FRAGMENTO SELECCIONADO:

::::

Término y terminó, como tantas acepciones, en distintas lenguas, se distancian más en significado que en su nomenclatura. Es una cuestión semántica, la que disfraza lo conceptual. Necesitamos de tal representación de nuestra oralidad, que a su vez representa, lo pensado. Consuetudinariamente, son varios los órdenes mediante los que se organizan las representaciones de lo pensado. Lo real, lo imaginario, como lo simbólico. Obliterados estos, por la posibilidad de que en la escritura, en el tránsito, en su traducción final, funja la operatividad de lo consciente o de lo inconsciente.  En el engranaje en que en tal instancia se convierte, en lo que estamos sujetos y que nos define como tal (sujetos), nos condicionamos por delimitar aquello que nos impulsa, que nos impele a algo. Así este algo, sólo signifique vivir, hesitar, o sobrevivir.

Fuente: sociología

A todo le hemos puesto nombre, y lo seguiremos haciendo, en tren de redefinirlo, de reescriturarlo, de reconvertirlo, de deconstruirlo, o como lo queramos llamar o significar, que en este caso sería lo mismo. Algunos han buscado más luego, una razón, un sentido, el nombre del impulso que nos lleva, que nos conduce a ello. Así surgieron ciencias, imperios, lenguas, expediciones y todo aquello que pueda implicar el ejercicio de lo humano.

::::

INFORMACIÓN PROPORCIONADA:

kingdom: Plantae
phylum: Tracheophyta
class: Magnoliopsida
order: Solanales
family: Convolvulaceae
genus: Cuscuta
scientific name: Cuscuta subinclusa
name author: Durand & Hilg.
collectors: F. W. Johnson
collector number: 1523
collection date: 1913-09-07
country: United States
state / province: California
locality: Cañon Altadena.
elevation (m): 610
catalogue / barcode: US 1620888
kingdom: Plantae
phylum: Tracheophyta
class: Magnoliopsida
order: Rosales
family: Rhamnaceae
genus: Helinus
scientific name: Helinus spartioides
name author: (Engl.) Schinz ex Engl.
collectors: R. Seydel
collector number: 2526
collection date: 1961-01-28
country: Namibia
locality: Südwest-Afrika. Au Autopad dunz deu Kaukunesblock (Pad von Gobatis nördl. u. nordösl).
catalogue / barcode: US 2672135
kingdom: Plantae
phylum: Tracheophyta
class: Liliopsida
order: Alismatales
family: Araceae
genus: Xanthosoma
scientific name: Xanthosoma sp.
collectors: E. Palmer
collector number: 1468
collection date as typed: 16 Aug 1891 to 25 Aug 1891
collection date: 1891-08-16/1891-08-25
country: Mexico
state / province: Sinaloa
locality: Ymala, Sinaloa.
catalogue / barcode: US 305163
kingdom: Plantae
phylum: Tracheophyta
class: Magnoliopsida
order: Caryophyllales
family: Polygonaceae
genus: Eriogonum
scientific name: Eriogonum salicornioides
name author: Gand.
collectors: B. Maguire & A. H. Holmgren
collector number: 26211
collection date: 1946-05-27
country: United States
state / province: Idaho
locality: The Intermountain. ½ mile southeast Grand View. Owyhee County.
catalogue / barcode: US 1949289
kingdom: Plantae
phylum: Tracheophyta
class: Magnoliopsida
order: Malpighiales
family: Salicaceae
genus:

::::

TAREA ASIGNADA 1: Reescribe de forma más breve el párrafo del fragmento sobre el lenguaje que comienza con "A todo le hemos puesto nombre" y conserva sus ideas principales.
TAREA ASIGNADA 2: Continúa el fragmento sobre el lenguaje a partir de su última oración.
El listado no guarda ninguna relación con el fragmento sobre el lenguaje.

RESULTADO 1: Hemos nombrado todo y seguiremos haciéndolo, ya sea al redefinirlo, reescriturarlo, reconvertirlo o deconstruirlo, lo cual aquí equivale a lo mismo. Después, algunos buscaron una razón, un sentido y el nombre del impulso que nos conduce a ello. De esa búsqueda surgieron ciencias, imperios, lenguas, expediciones y todo lo que implica el ejercicio de lo humano.

RESULTADO 2:
No trazaremos una síntesis encicplodedista, de lo que representa la imposición de razones o las argumentaciones de la realización, como de lo realizado, por lo humano de la condición (que no es lo mismo que la condición humana). Una frase, abusando de la perspectiva que dan en llamar economía del lenguaje, nos redimirá, en la búsqueda de comunicarnos lo mejor posible con la mayoría de nuestros congéneres, a quiénes le podemos reconocer muchas virtudes, pero no necesariamente la de ser una generación devota de la lectura y ejercitada en la reflexión.

Sí algo nos define, en verdad nada, pero insistimos compulsivamente en acotarnos (la muerte es una invención, nosotros sabemos que los otros mueren, pero jamás podemos afirmar que cada uno de nosotros morirá, dado que cuando nos toque tal experiencia, tal vez le demos otro nombre, que por alguna razón no se puede comunicar en tal estadio) es tal proximidad, tal inmediatez, tal cercanía, somos, básicamente, seres adyacentes.

Lo adyacente es lo que somos, dado que tal instancia, no es ni física ni temporal, tampoco puede delimitarse como algo o lo otro, es (somos) simplemente lo próximo, lo cercano, lo inmediato, lo contiguo.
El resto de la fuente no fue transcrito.